# SHORT EXERCISE
Render the lines of the listing from the line holding "Number of raspberries on the table: 15" through the end of the listing, inclusive, as a Markdown table with the columns Row and Line. Skip blank lines and leave out the pictures.

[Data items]
╔══
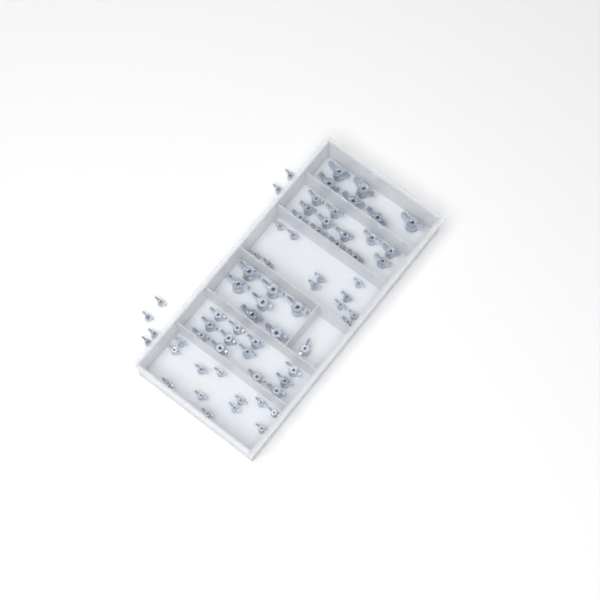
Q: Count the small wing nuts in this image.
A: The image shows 29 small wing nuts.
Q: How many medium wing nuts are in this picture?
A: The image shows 25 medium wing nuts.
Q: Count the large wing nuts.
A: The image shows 13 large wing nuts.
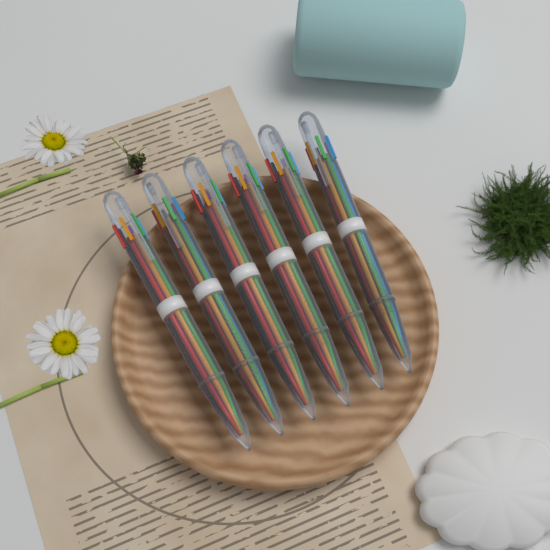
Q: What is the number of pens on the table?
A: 6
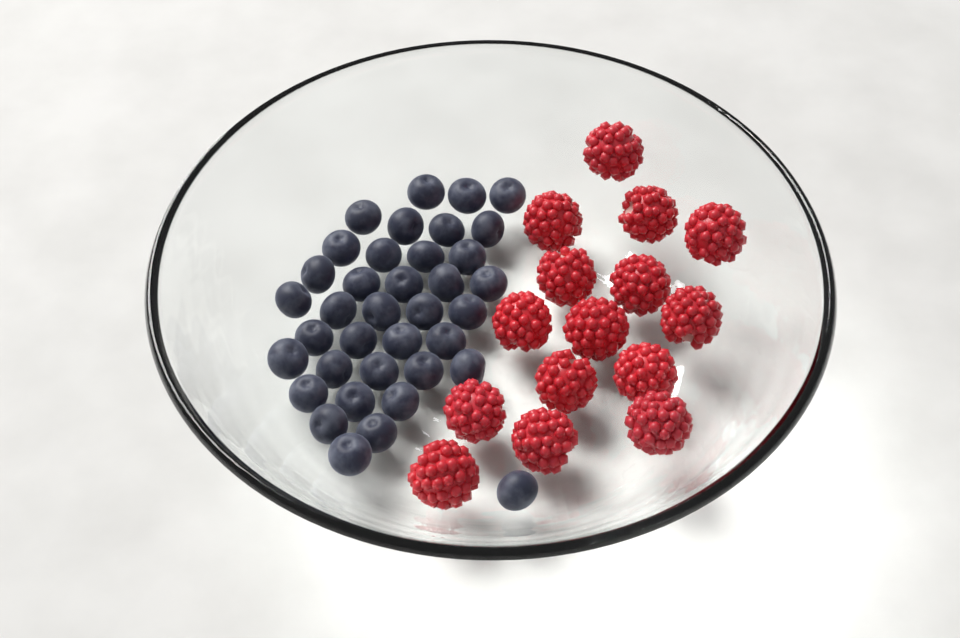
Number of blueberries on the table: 37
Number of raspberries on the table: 15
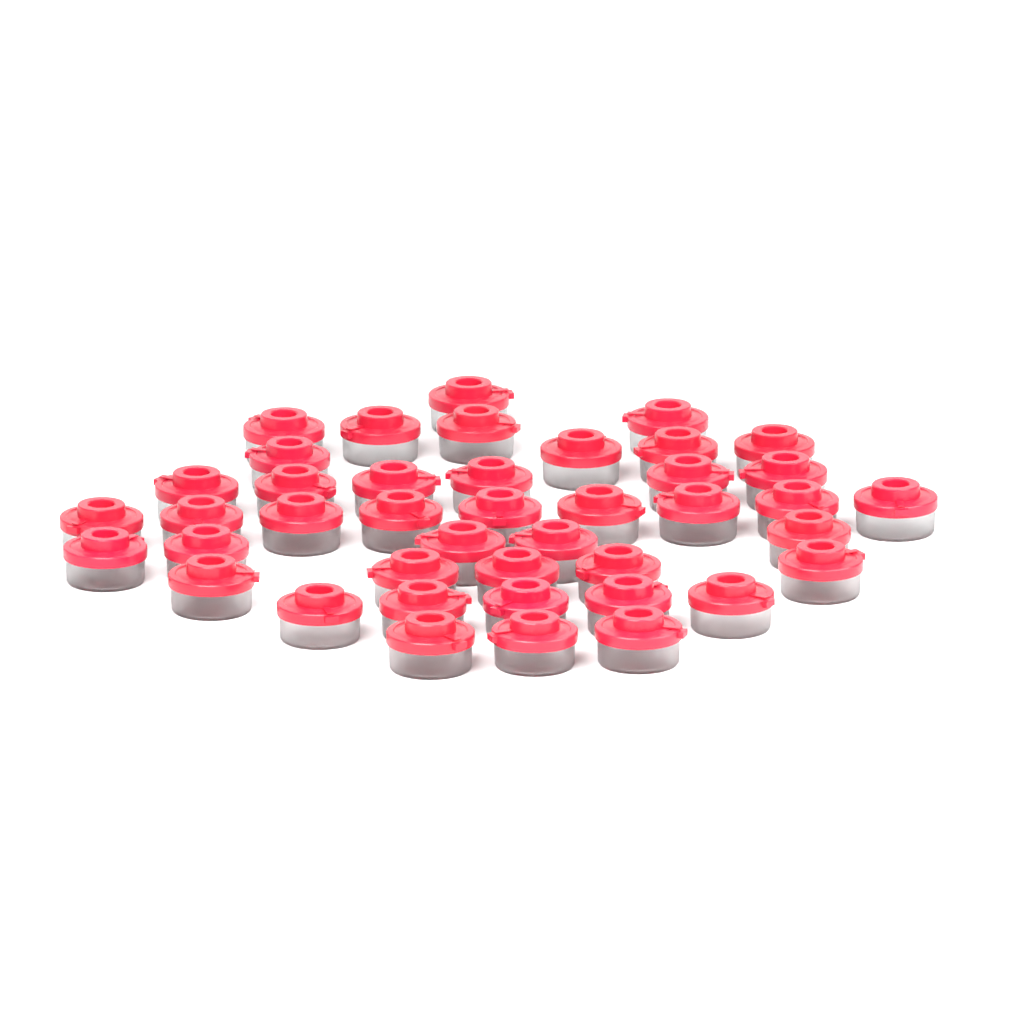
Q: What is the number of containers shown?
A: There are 42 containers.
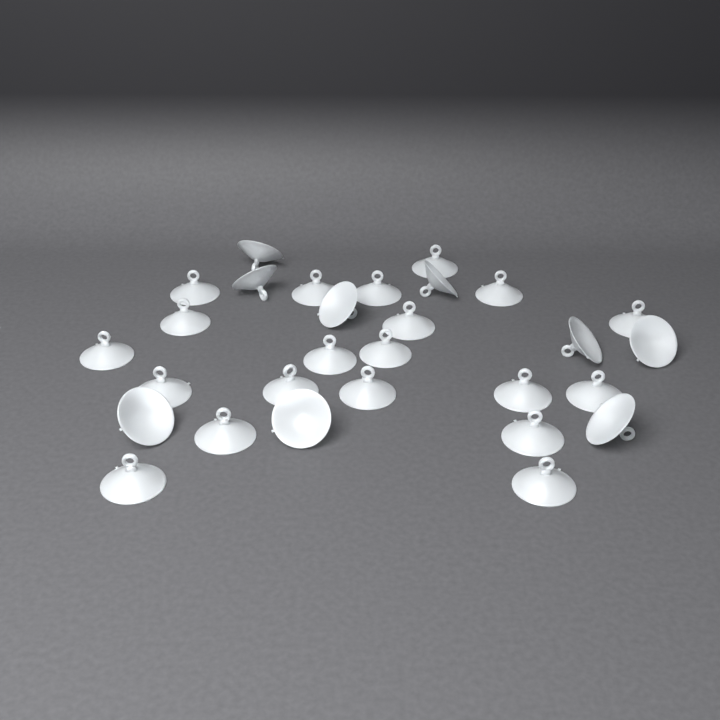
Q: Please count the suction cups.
╚══
# FINAL RESULT
| Row | Line |
|---|---|
| 1 | Number of raspberries on the table: 15 |
| 2 | Q: What is the number of containers shown? |
| 3 | A: There are 42 containers. |
| 4 | Q: Please count the suction cups. |